• **WORK TO BE COMPLETED**: Could you write out exactly, and only, the lines from the one containing "ド修理工事 事務所窓ガラス" through the last line of the data, leaving out all pictures?

++++

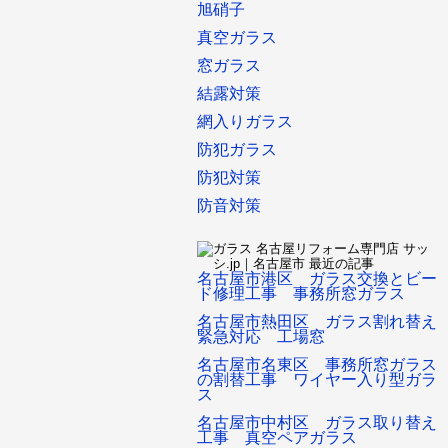
旭硝子
真空ガラス
窓ガラス
結露対策
網入りガラス
防犯ガラス
防犯対策
防音対策
名古屋市港区 ガラス交換とビー
ド修理工事 事務所窓ガラス
名古屋市熱田区 ガラス割れ替え
緊急対応 工場窓
名古屋市名東区 事務所窓ガラス
の割替工事 ワイヤー入り型ガラ
ス
名古屋市中村区 ガラス取り替え
工事 真空ペアガラス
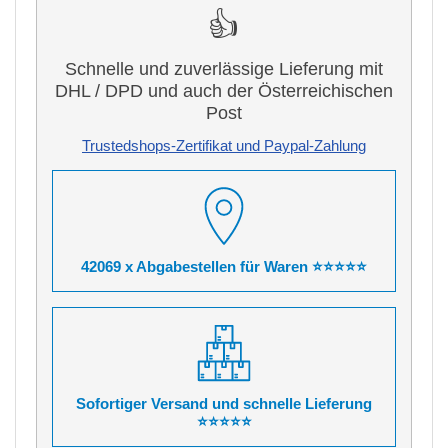
👍
Schnelle und zuverlässige Lieferung mit
DHL / DPD und auch der Österreichischen
Post
Trustedshops-Zertifikat und Paypal-Zahlung
42069 x Abgabestellen für Waren ⭐⭐⭐⭐⭐
Sofortiger Versand und schnelle Lieferung
⭐⭐⭐⭐⭐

++++

• **EXERCISE ANSWER**:
ド修理工事 事務所窓ガラス
名古屋市熱田区 ガラス割れ替え
緊急対応 工場窓
名古屋市名東区 事務所窓ガラス
の割替工事 ワイヤー入り型ガラ
ス
名古屋市中村区 ガラス取り替え
工事 真空ペアガラス
👍
Schnelle und zuverlässige Lieferung mit
DHL / DPD und auch der Österreichischen
Post
Trustedshops-Zertifikat und Paypal-Zahlung
42069 x Abgabestellen für Waren ⭐⭐⭐⭐⭐
Sofortiger Versand und schnelle Lieferung
⭐⭐⭐⭐⭐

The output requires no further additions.